* **Try it**
Can you edit the rows below so that every "MFA" becomes "multi-factor authentication", with nothing else changed and the pictures left out?

* **Information provided**
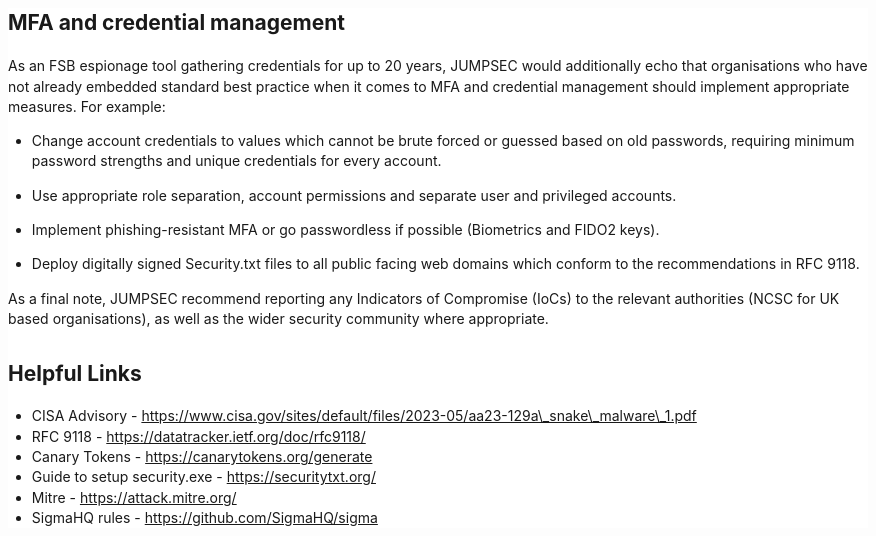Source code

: ## MFA and credential management

As an FSB espionage tool gathering credentials for up to 20 years, JUMPSEC would additionally echo that organisations who have not already embedded standard best practice when it comes to MFA and credential management should implement appropriate measures. For example:

- Change account credentials to values which cannot be brute forced or guessed based on old passwords, requiring minimum password strengths and unique credentials for every account.
    
- Use appropriate role separation, account permissions and separate user and privileged accounts.
    
- Implement phishing-resistant MFA or go passwordless if possible (Biometrics and FIDO2 keys).
    
- Deploy digitally signed Security.txt files to all public facing web domains which conform to the recommendations in RFC 9118.
    

As a final note, JUMPSEC recommend reporting any Indicators of Compromise (IoCs) to the relevant authorities (NCSC for UK based organisations), as well as the wider security community where appropriate.

## Helpful Links

- CISA Advisory - https://www.cisa.gov/sites/default/files/2023-05/aa23-129a\_snake\_malware\_1.pdf
- RFC 9118 - https://datatracker.ietf.org/doc/rfc9118/
- Canary Tokens - https://canarytokens.org/generate
- Guide to setup security.exe - https://securitytxt.org/
- Mitre - https://attack.mitre.org/
- SigmaHQ rules - https://github.com/SigmaHQ/sigma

* **Written solution**
Source code

: ## multi-factor authentication and credential management

As an FSB espionage tool gathering credentials for up to 20 years, JUMPSEC would additionally echo that organisations who have not already embedded standard best practice when it comes to multi-factor authentication and credential management should implement appropriate measures. For example:

- Change account credentials to values which cannot be brute forced or guessed based on old passwords, requiring minimum password strengths and unique credentials for every account.
    
- Use appropriate role separation, account permissions and separate user and privileged accounts.
    
- Implement phishing-resistant multi-factor authentication or go passwordless if possible (Biometrics and FIDO2 keys).
    
- Deploy digitally signed Security.txt files to all public facing web domains which conform to the recommendations in RFC 9118.
    

As a final note, JUMPSEC recommend reporting any Indicators of Compromise (IoCs) to the relevant authorities (NCSC for UK based organisations), as well as the wider security community where appropriate.

## Helpful Links

- CISA Advisory - https://www.cisa.gov/sites/default/files/2023-05/aa23-129a\_snake\_malware\_1.pdf
- RFC 9118 - https://datatracker.ietf.org/doc/rfc9118/
- Canary Tokens - https://canarytokens.org/generate
- Guide to setup security.exe - https://securitytxt.org/
- Mitre - https://attack.mitre.org/
- SigmaHQ rules - https://github.com/SigmaHQ/sigma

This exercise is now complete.